Albert DeSalvo is escorted by police officers during his trial
Albert DeSalvo is escorted by police officers during his January 1967 trial. Boston Public Library under CC BY-NC-ND

DeSalvo’s attorney, F. Lee Bailey (who later defended Patty Hearst and O.J. Simpson), argued for his client to end up in a hospital, “where doctors could try to find out what made him kill.” Instead, DeSalvo was sentenced to life in prison—a result that led Bailey to declare, “Society is deprived of a study that might help deter other mass killers who lived among us, waiting for the trigger to go off inside them.”

DeSalvo was never tried for the Boston Strangler murders. Besides a February 1967 jailbreak that sparked a statewide manhunt, he spent the remainder of his life in prison. He was stabbed to death in a prison infirmary in November 1973, shortly after recanting his confession.


Debates over DeSalvo’s guilt continue to this day, despite a 2013 DNA analysis that convincingly connected him to Sullivan’s murder. Investigators concluded that DeSalvo was “most likely” responsible for the other Boston Strangler killings, too. But some dispute this point, emphasizing that the DNA only links DeSalvo to one of the murders and speculating that multiple killers were responsible for the rest of the crimes. Kelly, for instance, sticks to her original conclusion that “there was not one Boston Strangler, but rather a bare minimum of six and much more likely eight or nine.”

Certain contemporary observers also remain unconvinced that McLaughlin and Cole’s work was in the public interest. They “helped to create and feed the narrative that there was a sole serial killer stalking the women of Boston from 1962 [to] 1964,” says Sherman, who is Sullivan’s nephew. “By doing so, they did a disservice to investigators working for the Boston Strangler Task Force, [which] identified at least six suspects who they believed had committed the murders independently from each other.” (Decades after the murders, McLaughlin remained adamant that DeSalvo was the assailant, writing, “People still ask if Albert DeSalvo was really the Boston Strangler. Yes, he was.”)

Boston Strangler | Loretta & Jean Featurette | Hulu

Others give credit where credit is due. In her book, Kelly argues that the pair’s reporting was “brilliant investigative journalism” and the work of “two extraordinarily resourceful and tenacious reporters.” Still, she qualifies her praise by writing, “The template for homicide provided by the Record American’s ‘Strangle Worksheet’ no doubt influenced [other criminals] as well.”

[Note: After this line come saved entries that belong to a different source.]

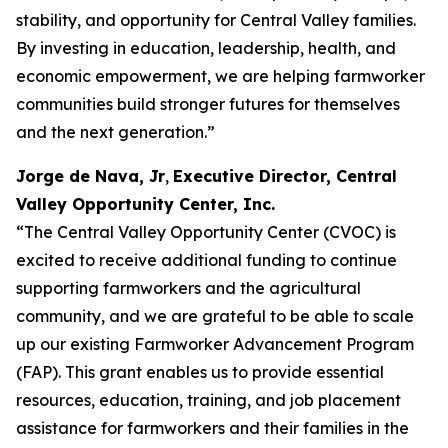
stability, and opportunity for Central Valley families.
By investing in education, leadership, health, and
economic empowerment, we are helping farmworker
communities build stronger futures for themselves
and the next generation.”
Jorge de Nava, Jr
,
Executive Director, Central
Valley Opportunity Center, Inc.
“The Central Valley Opportunity Center (CVOC) is
excited to receive additional funding to continue
supporting farmworkers and the agricultural
community, and we are grateful to be able to scale
up our existing Farmworker Advancement Program
(FAP). This grant enables us to provide essential
resources, education, training, and job placement
assistance for farmworkers and their families in the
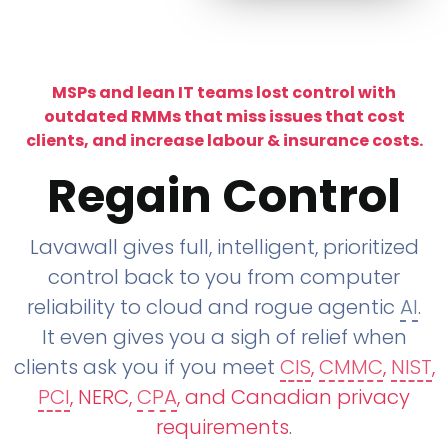
MSPs and lean IT teams lost control with
outdated RMMs that miss issues that cost
clients, and increase labour & insurance costs.
Regain Control
Lavawall gives full, intelligent, prioritized
control back to you from computer
reliability to cloud and rogue agentic
AI
.
It even gives you a sigh of relief when
clients ask you if you meet
CIS
,
CMMC
,
NIST
,
PCI
, NERC,
CPA
, and Canadian privacy
requirements
.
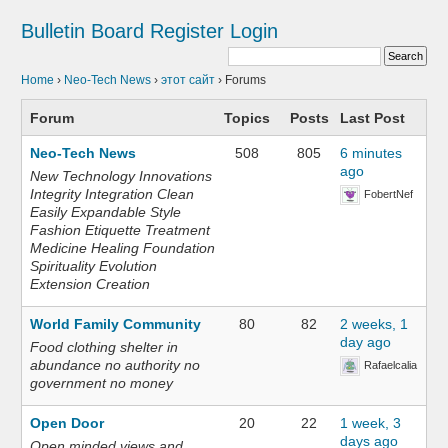
Bulletin Board
Register
Login
Home
›
Neo-Tech News
›
этот сайт
›
Forums
Forum
Topics
Posts
Last Post
Neo-Tech News
508
805
6 minutes
ago
New Technology Innovations
Integrity Integration Clean
FobertNef
Easily Expandable Style
Fashion Etiquette Treatment
Medicine Healing Foundation
Spirituality Evolution
Extension Creation
World Family Community
80
82
2 weeks, 1
day ago
Food clothing shelter in
abundance no authority no
Rafaelcalia
government no money
Open Door
20
22
1 week, 3
days ago
Open minded views and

In a 1991 op-ed, McLaughlin recalled how editors undermined her reporting because of her gender: “Being a female reporter was often semi-apologetically noted for the readers. … Among my newsclips are several with a headline stating, ‘Girl reporter covers’ whatever it was, from murder to presidential elections.” After covering the Boston Strangler murders, however, both McLaughlin and Cole went on to have storied careers in investigative journalism.

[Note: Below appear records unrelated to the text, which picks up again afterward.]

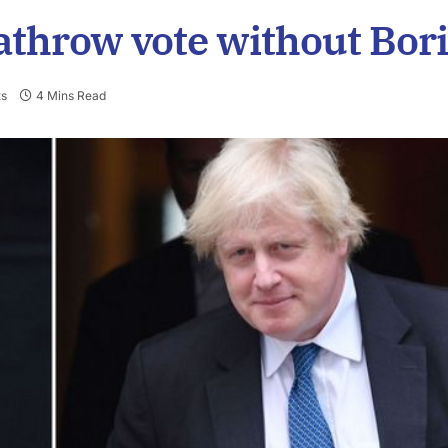
athrow vote without Bor
s
4 Mins Read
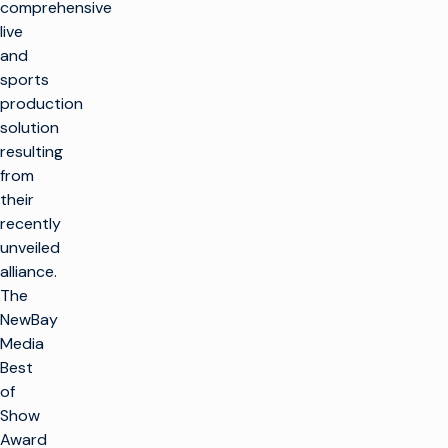
comprehensive
live
and
sports
production
solution
resulting
from
their
recently
unveiled
alliance.
The
NewBay
Media
Best
of
Show
Award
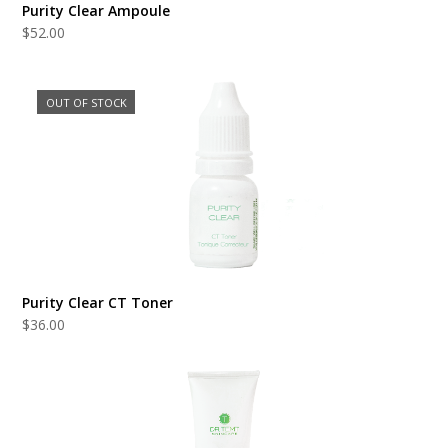
Purity Clear Ampoule
$
52.00
OUT OF STOCK
Purity Clear CT Toner
$
36.00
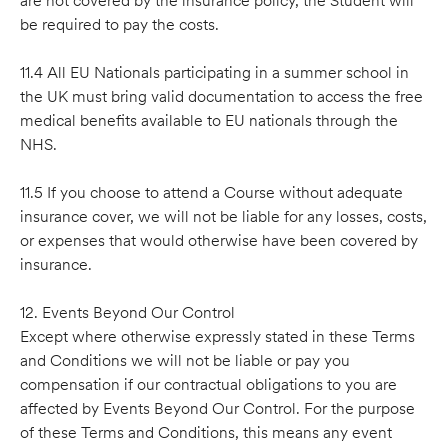
are not covered by the insurance policy, the Student will
be required to pay the costs.
11.4 All EU Nationals participating in a summer school in
the UK must bring valid documentation to access the free
medical benefits available to EU nationals through the
NHS.
11.5 If you choose to attend a Course without adequate
insurance cover, we will not be liable for any losses, costs,
or expenses that would otherwise have been covered by
insurance.
12. Events Beyond Our Control
Except where otherwise expressly stated in these Terms
and Conditions we will not be liable or pay you
compensation if our contractual obligations to you are
affected by Events Beyond Our Control. For the purpose
of these Terms and Conditions, this means any event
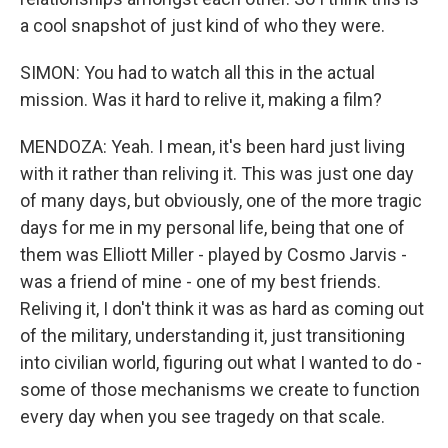
a cool snapshot of just kind of who they were.
SIMON: You had to watch all this in the actual
mission. Was it hard to relive it, making a film?
MENDOZA: Yeah. I mean, it's been hard just living
with it rather than reliving it. This was just one day
of many days, but obviously, one of the more tragic
days for me in my personal life, being that one of
them was Elliott Miller - played by Cosmo Jarvis -
was a friend of mine - one of my best friends.
Reliving it, I don't think it was as hard as coming out
of the military, understanding it, just transitioning
into civilian world, figuring out what I wanted to do -
some of those mechanisms we create to function
every day when you see tragedy on that scale.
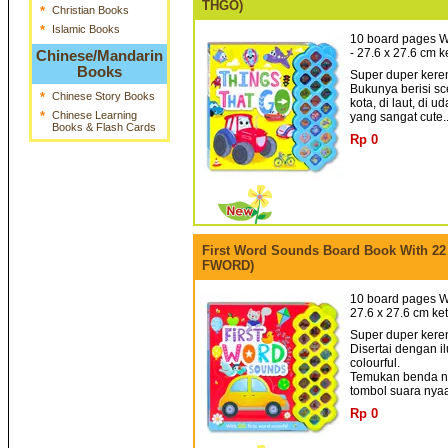
THGO)
*
Christian Books
*
Islamic Books
10 board pages W
- 27.6 x 27.6 cm 
Chinese/Mandarin
Books
Super duper keren
Bukunya berisi sc
*
Chinese Story Books
kota, di laut, di 
*
Chinese Learning
yang sangat cute.
Books & Flash Cards
Rp 0
First Word Sounds Board Book With 22
FWORD)
10 board pages Wi
27.6 x 27.6 cm ke
Super duper keren
Disertai dengan i
colourful.
Temukan benda ny
tombol suara nyaa 
Rp 0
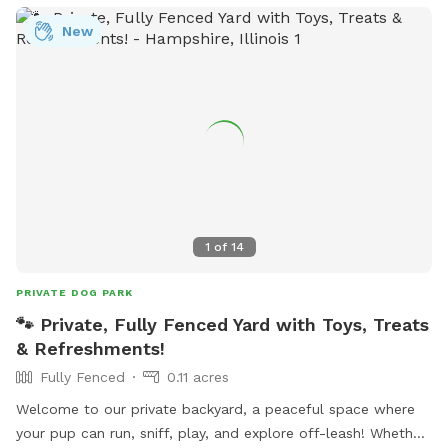
New
1
of
14
PRIVATE DOG PARK
🐾 Private, Fully Fenced Yard with Toys, Treats
& Refreshments!
Fully Fenced
0.11 acres
Welcome to our private backyard, a peaceful space where
your pup can run, sniff, play, and explore off-leash! Whether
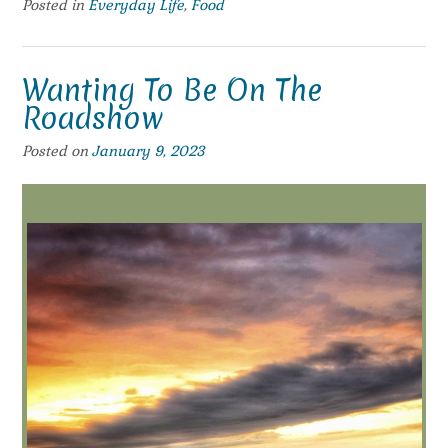
Posted in
Everyday Life
,
Food
Wanting To Be On The
Roadshow
Posted on
January 9, 2023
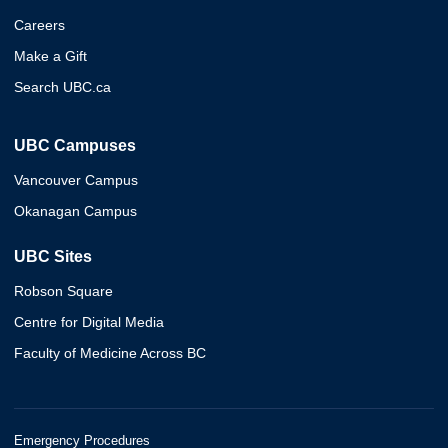
Careers
Make a Gift
Search UBC.ca
UBC Campuses
Vancouver Campus
Okanagan Campus
UBC Sites
Robson Square
Centre for Digital Media
Faculty of Medicine Across BC
Emergency Procedures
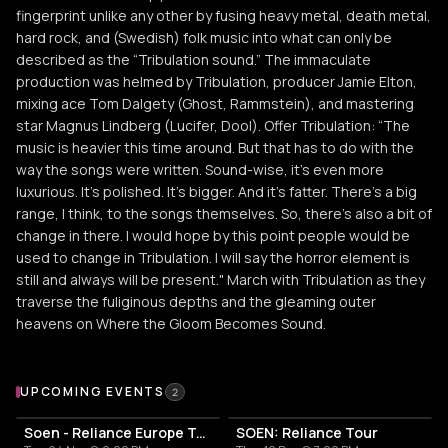
fingerprint unlike any other by fusing heavy metal, death metal,
hard rock, and (Swedish) folk music into what can only be
described as the “Tribulation sound.” The immaculate
production was helmed by Tribulation, producer Jamie Elton,
mixing ace Tom Dalgety (Ghost, Rammstein), and mastering
star Magnus Lindberg (Lucifer, Dool). Offer Tribulation: “The
music is heavier this time around. But that has to do with the
way the songs were written. Sound-wise, it's even more
luxurious. It's polished. It's bigger. And it's fatter. There's a big
range, I think, to the songs themselves. So, there's also a bit of
change in there. I would hope by this point people would be
used to change in Tribulation. I will say the horror element is
still and always will be present." March with Tribulation as they
traverse the fuliginous depths and the gleaming outer
heavens on Where the Gloom Becomes Sound.
Upcoming Events
UPCOMING EVENTS
2
Soen - Reliance Europe Tour 2026
SOEN: Reliance Tour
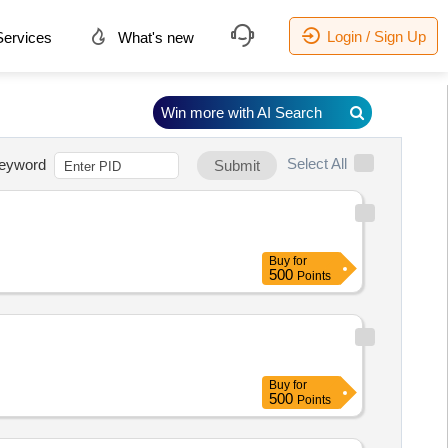
Login / Sign Up
ervices
What's new
Win more with AI Search
Select All
eyword
Submit
Buy
for
500
Points
Buy
for
500
Points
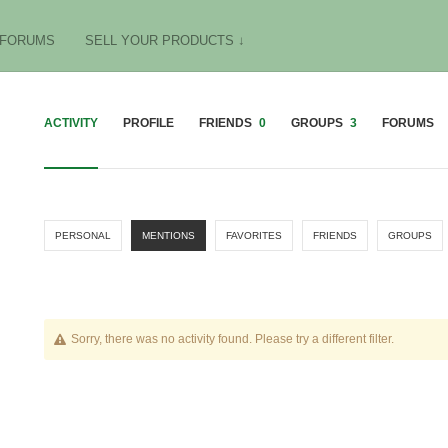
FORUMS
SELL YOUR PRODUCTS ↓
ACTIVITY
PROFILE
FRIENDS
0
GROUPS
3
FORUMS
PERSONAL
MENTIONS
FAVORITES
FRIENDS
GROUPS
Sorry, there was no activity found. Please try a different filter.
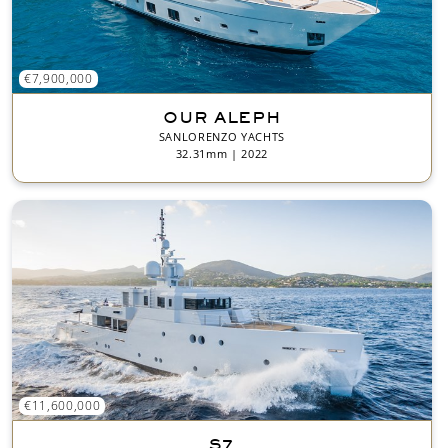
€7,900,000
OUR ALEPH
SANLORENZO YACHTS
32.31mm | 2022
€11,600,000
S7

McLaughlin focused on health and medicine, particularly emerging public health issues like the AIDS epidemic. She reported on the “mysterious new disorder” as early as 1982. Later, as an editorial page editor at the Boston Globe, she used her position to blast “the federal government for its failure to respond forcefully to the [AIDS] crisis,” said colleague Marjorie Pritchard in her obituary. McLaughlin died in 2018 at age 90.

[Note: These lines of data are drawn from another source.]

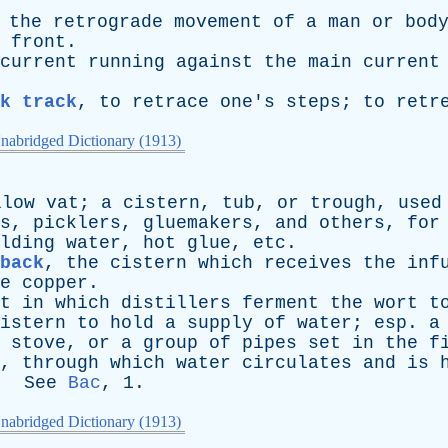
,
the
retrograde
movement
of
a
man
or
bod
front
.
current
running
against
the
main
current
ck track
,
to
retrace
one's
steps
;
to
retr
nabridged Dictionary (1913)
llow
vat
;
a
cistern
,
tub
,
or
trough
,
used
s
,
picklers
,
gluemakers
,
and
others
,
for
lding
water
,
hot
glue
,
etc
.
back
,
the
cistern
which
receives
the
inf
e
copper
.
t
in
which
distillers
ferment
the
wort
t
istern
to
hold
a
supply
of
water
;
esp
.
a
stove
,
or
a
group
of
pipes
set
in
the
f
,
through
which
water
circulates
and
is
.
See
Bac
, 1.
nabridged Dictionary (1913)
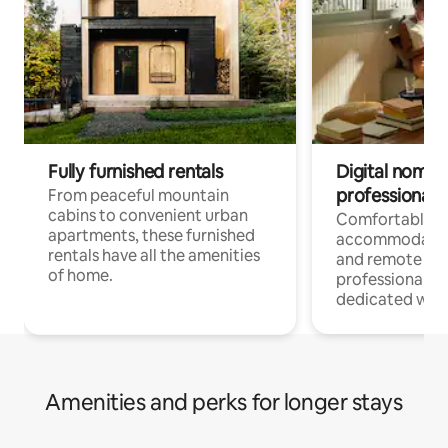
Fully furnished rentals
Digital nomads
professionals
From peaceful mountain
cabins to convenient urban
Comfortable
apartments, these furnished
accommodatio
rentals have all the amenities
and remote wo
of home.
professionals w
dedicated work
Amenities and perks for longer stays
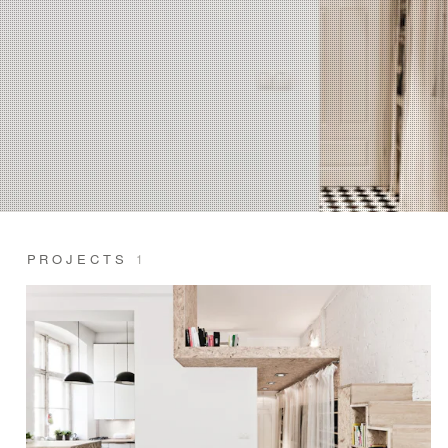
PROJECTS
1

Arthur Godfrey and Loretta McLaughlin talking on an airplane in September 1962
Loretta McLaughlin and fellow journalist Arthur Godfrey talking on an airplane in September 1962 Boston Public Library under CC BY-NC-ND

Cole, meanwhile, stayed on the crime beat. In the mid-1960s, she reported on criminal activity in a downtown Boston district known for its sex work and underage drinking. She and her colleagues at the Record American coined a popular nickname for the neighborhood: the “Combat Zone.” Cole worked at the Record American’s successor publication, the Boston Herald American, until her retirement in 1981. She died in 2015 at age 89.

Reminiscing about Cole to the Boston Herald earlier this year, her brother, photographer Kevin Cole, described her as “very tough. She did the stories women didn’t do—murders included.”